Harmonization teams review the reports (variable descriptions, response categories, and data content/text) to determine relevance. For example, to study prenatal opioid use, the word “pain” identified pain medications but also picked up the environmental exposure ‘paint.’ Harmonization requires consideration of all potentially related data. The team reviews the source that contained the identified information since there may be related variables beyond those detected by the keyword search. After determining commonalities, the team derives analytical variables. We incorporate external data, such as reference tables required for normalization and standardization and note their sources in documentation files. Creating derived variables facilitates standardization across analyses. Transparent documentation that describes the process and deliberations facilitates decision-making by subsequent users of the data and reproducibility by other researchers.

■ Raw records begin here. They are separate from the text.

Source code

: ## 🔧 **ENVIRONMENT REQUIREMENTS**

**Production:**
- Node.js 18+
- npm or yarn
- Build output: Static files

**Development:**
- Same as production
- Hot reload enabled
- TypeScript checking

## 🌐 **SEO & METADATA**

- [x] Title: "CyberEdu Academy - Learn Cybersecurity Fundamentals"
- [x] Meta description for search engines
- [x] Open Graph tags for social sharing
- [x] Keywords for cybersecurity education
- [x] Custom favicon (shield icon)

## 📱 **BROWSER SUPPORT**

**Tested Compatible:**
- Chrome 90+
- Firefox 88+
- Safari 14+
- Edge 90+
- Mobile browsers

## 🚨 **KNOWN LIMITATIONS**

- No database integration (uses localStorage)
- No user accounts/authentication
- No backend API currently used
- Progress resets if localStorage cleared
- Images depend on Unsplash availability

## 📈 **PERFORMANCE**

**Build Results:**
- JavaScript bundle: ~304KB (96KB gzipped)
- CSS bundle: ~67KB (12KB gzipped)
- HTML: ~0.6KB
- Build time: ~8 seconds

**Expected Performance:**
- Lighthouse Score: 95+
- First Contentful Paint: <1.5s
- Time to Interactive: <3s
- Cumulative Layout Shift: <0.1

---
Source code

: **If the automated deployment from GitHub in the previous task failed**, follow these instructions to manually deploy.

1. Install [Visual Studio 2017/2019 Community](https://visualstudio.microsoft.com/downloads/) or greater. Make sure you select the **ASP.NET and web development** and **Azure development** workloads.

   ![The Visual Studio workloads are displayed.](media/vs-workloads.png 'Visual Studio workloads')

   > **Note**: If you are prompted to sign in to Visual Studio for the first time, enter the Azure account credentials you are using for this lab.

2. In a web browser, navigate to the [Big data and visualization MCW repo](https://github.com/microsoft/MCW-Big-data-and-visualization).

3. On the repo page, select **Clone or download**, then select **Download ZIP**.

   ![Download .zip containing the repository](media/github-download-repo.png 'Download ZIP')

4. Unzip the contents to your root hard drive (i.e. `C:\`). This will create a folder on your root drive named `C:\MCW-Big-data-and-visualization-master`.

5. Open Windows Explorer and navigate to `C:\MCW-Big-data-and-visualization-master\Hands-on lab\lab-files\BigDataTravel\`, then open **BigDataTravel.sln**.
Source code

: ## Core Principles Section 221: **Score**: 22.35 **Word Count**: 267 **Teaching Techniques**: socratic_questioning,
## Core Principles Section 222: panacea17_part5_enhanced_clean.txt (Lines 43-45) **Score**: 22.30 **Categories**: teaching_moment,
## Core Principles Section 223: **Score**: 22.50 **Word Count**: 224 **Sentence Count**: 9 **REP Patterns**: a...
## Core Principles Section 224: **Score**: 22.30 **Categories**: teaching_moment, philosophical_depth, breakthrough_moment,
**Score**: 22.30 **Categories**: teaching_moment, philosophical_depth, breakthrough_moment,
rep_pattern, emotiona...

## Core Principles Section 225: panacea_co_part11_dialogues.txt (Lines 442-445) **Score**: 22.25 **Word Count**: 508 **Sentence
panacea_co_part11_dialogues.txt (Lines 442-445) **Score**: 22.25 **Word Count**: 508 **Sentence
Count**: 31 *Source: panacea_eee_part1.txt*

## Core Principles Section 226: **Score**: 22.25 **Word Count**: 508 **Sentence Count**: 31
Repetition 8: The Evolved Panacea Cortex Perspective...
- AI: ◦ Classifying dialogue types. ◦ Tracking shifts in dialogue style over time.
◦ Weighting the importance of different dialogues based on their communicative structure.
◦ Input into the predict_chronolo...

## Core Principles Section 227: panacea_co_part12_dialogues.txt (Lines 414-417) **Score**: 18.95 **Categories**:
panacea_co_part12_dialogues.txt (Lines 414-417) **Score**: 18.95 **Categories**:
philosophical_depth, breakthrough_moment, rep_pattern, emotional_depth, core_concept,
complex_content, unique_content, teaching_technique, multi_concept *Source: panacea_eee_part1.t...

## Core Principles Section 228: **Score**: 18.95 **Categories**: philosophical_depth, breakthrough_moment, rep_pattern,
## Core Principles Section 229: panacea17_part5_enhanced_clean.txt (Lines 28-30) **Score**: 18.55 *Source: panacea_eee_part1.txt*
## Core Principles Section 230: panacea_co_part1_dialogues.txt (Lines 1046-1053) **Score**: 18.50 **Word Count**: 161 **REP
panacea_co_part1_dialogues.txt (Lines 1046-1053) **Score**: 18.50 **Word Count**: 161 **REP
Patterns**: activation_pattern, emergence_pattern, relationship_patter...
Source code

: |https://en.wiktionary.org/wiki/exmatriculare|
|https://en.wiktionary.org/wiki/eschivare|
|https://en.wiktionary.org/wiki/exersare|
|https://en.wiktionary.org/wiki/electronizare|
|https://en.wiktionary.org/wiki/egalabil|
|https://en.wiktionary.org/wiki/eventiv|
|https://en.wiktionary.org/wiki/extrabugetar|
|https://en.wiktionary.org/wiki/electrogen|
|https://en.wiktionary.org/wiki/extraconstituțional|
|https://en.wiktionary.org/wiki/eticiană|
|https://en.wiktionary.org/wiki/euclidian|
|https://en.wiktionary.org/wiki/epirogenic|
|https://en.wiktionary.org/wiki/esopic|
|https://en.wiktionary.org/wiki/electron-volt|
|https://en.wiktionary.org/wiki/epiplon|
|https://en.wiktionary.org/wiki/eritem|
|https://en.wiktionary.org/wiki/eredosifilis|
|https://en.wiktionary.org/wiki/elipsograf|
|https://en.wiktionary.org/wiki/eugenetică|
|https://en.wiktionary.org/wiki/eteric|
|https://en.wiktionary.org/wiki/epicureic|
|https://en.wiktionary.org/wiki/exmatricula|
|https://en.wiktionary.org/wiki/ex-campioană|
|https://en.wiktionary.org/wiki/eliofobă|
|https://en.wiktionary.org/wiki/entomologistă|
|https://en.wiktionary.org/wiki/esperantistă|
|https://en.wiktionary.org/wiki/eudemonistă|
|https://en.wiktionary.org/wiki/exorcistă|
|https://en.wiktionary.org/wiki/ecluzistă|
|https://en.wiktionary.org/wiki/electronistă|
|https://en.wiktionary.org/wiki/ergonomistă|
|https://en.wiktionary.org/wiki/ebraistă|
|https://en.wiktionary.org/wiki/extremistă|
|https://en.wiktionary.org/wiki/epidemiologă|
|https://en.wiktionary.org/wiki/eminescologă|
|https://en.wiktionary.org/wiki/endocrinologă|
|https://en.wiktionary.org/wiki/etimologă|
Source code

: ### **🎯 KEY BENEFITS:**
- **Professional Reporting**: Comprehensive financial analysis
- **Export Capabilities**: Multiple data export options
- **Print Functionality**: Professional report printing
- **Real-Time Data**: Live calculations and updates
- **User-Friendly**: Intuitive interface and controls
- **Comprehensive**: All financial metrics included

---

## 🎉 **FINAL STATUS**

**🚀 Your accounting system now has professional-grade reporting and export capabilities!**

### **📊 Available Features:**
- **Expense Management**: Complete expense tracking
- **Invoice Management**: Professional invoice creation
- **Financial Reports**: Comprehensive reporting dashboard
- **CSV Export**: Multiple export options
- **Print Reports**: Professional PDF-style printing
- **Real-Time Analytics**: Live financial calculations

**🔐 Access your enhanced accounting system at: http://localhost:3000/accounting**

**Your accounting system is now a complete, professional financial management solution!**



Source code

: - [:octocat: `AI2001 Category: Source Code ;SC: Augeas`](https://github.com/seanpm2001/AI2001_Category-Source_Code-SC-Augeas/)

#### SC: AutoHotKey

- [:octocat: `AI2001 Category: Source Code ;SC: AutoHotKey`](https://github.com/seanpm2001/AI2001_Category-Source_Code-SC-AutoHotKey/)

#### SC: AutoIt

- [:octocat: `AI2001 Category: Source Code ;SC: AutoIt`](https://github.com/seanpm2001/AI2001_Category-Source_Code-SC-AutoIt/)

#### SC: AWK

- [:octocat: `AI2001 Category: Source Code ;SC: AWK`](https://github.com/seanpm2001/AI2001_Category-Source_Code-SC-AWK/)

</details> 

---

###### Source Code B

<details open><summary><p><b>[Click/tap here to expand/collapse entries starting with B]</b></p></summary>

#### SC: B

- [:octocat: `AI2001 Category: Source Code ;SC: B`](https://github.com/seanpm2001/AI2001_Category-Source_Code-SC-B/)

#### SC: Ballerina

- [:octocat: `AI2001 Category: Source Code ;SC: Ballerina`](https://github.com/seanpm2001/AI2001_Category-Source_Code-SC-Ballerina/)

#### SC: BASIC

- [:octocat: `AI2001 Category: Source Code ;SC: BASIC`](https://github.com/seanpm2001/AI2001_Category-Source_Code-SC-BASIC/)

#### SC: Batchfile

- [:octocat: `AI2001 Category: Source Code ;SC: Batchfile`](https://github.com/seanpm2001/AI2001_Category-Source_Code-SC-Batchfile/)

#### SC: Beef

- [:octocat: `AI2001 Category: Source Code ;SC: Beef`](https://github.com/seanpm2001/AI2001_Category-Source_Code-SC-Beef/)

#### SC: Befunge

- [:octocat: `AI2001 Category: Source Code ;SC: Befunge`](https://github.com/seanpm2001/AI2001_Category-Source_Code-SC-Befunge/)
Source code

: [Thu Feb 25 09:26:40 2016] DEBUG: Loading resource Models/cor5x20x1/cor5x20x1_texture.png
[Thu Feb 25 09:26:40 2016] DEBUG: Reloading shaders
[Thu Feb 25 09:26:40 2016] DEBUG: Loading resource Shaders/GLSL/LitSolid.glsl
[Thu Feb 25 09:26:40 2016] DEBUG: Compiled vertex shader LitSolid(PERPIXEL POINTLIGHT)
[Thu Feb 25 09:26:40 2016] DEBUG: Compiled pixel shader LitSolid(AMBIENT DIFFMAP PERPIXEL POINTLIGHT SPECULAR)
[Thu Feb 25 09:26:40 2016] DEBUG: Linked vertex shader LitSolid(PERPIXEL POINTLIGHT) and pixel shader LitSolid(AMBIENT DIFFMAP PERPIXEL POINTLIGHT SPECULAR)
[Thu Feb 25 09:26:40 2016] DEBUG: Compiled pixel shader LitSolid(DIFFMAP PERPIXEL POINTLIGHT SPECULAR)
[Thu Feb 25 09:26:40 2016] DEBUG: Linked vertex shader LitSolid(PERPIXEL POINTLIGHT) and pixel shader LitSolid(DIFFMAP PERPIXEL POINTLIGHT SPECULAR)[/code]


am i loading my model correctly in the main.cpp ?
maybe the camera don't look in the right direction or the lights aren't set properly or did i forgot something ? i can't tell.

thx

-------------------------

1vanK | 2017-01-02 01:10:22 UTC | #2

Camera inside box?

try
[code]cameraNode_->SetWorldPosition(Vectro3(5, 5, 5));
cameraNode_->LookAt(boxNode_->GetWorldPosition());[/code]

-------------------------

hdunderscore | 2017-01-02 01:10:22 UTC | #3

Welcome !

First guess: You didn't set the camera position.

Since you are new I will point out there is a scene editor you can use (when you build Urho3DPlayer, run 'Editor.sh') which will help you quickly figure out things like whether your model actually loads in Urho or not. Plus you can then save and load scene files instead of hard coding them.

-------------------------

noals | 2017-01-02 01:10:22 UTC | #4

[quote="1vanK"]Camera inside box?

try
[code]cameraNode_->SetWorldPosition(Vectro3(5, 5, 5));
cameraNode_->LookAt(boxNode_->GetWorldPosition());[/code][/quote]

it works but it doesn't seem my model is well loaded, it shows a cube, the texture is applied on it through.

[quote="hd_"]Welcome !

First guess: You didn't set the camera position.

Checking the harmonization

Quality assurance of data harmonization assesses accuracy (see example below) and applicability (usefulness for end users). The teams creating the harmonization plans include experts in the subject matter who are familiar with the related body of literature so that the derived variables are of use to the greater scientific community. The DHWG reviews harmonization documents and places them in central locations for review by the ECHO community. The derivations, challenges, and resolutions are peered-reviewed by the DAC statistical team, and distributional properties of derived variables are provided in the documentation. A metadata catalog of the EWC database that is managed by the DAC contains the final harmonization documents, including frequencies of derived variables by cohort so that each cohort may review and confirm for accuracy.

When ECHO teams harmonize instruments that represent nesting or item reduction (e.g., a short form created from a long form), the correlation and scoring are checked by mimicking the reduction within the longer form data file. Graphically, the correlation is examined with scatterplots and the score agreement using Bland–Altman plots. This approach is demonstrated using the Wechsler Intelligence Scale25,26 in the Supplementary material.

Conclusion

Collaborative study designs require data standardization and harmonization. In the EWC, standardization is evident in the creation of the data collection protocol with its manual of procedures, data collection forms, and policies for study practices, including data sharing, data harmonization, and publication. Data standardization using the CDM and derived variables should facilitate timely analyses and reduce errors due to data misuse. However, given the complexity of the EWC, dedicated time is needed for harmonization and derivation of analytic variables. These activities need to be conducted methodically and with transparency to enhance research reproducibility. Establishing a DHWG with membership from across the ECHO Program and having the group define, monitor, and document the data harmonization and standardization process, helps accomplish these goals.